Está chegando nas redações porque a gente vive uma efervescência nas discussões sobre gênero. Nas redes sociais, há um resgate das discussões feministas, por exemplo, que sempre existiram. A gente tem o movimento feminista, no Brasil, produzindo conhecimento desde a década de 1970, mas também sempre foi algo à margem, sempre foi colocado como um saber menor.

Os conceitos de gênero com os quais eu trabalho ajudam a perceber como todas as coisas do mundo são constituídas por gênero. A gente pode perceber isso pela linguagem e como nessas classificações aquilo que é associado ao masculino é considerado como melhor. Essa discussão começa a chegar por diferentes caminhos, também começa a ser provocada dentro das universidades, é algo que começa a ser tensionado. A gente vê o caos, mas vêm vindo diferentes vozes, não só sobre gênero, mas sobre raça, sexualidade, demandas que os movimentos sociais já trazem há muito tempo.

Não dá para pensar gênero sem pensar classe, raça, sexualidade e nas suas intersecções. Entre duas mulheres, há diferenças de cor, geração, elementos que vão dar condições de desigualdade. É fundamental que se possa falar e pensar sobre isso. Porque a gente nasce inserido em uma sociedade que é machista, racista e LGBTfóbica. O projeto de estado nação brasileiro foi forjado num ideal de branquitude e masculinidade que a gente não conhece e continua imperando. A gente não conhece e a gente não sabe o que é racismo, o que é machismo. E como a gente não conhece, a gente não fala sobre isso e vai sendo socializado sem se dar conta.

Você considera que essa também é uma questão ética?

Como a cultura está em permanente movimento, você tem que estar permanentemente te repensando e repensando essas questões e a escuta sobre o outro. Porque alguém vai te dizer: “olha, isso é racismo”. E você vai dizer: “não, isso é vitimismo”, para tentar se defender na relação de alteridade. Não! Para e escuta.

Eu, por exemplo, estudo gênero desde 2000 e posso te dizer que tenho aprendido muito mais com uma nova geração que vem aí, que está acelerando o processo.
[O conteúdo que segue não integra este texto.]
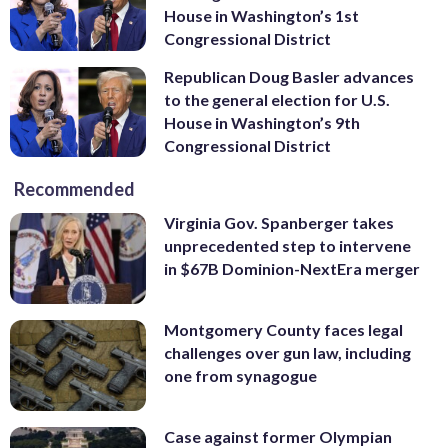
House in Washington’s 1st
Congressional District
Republican Doug Basler advances
to the general election for U.S.
House in Washington’s 9th
Congressional District
Recommended
Virginia Gov. Spanberger takes
unprecedented step to intervene
in $67B Dominion-NextEra merger
Montgomery County faces legal
challenges over gun law, including
one from synagogue
Case against former Olympian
Tenho conhecido pessoas trans que me trazem experiências que eu não teria, e que me levam a estudar mais sobre isso. A complexidade do ser humano precisa deixar a gente aberto o tempo todo. É essa abertura para continuar aprendendo que nos coloca em movimento. E é num exercício da ética que podemos permanentemente refletir sobre isso.

A gente vive, do ponto de vista da episteme, num paradigma positivista e masculinista. A forma como o jornalista conhece é a forma como ele vai dar a conhecer. E este afastamento do sujeito impede que ele possa fazer uma reflexividade sobre sua prática e possa permanentemente refletir sobre sua ética.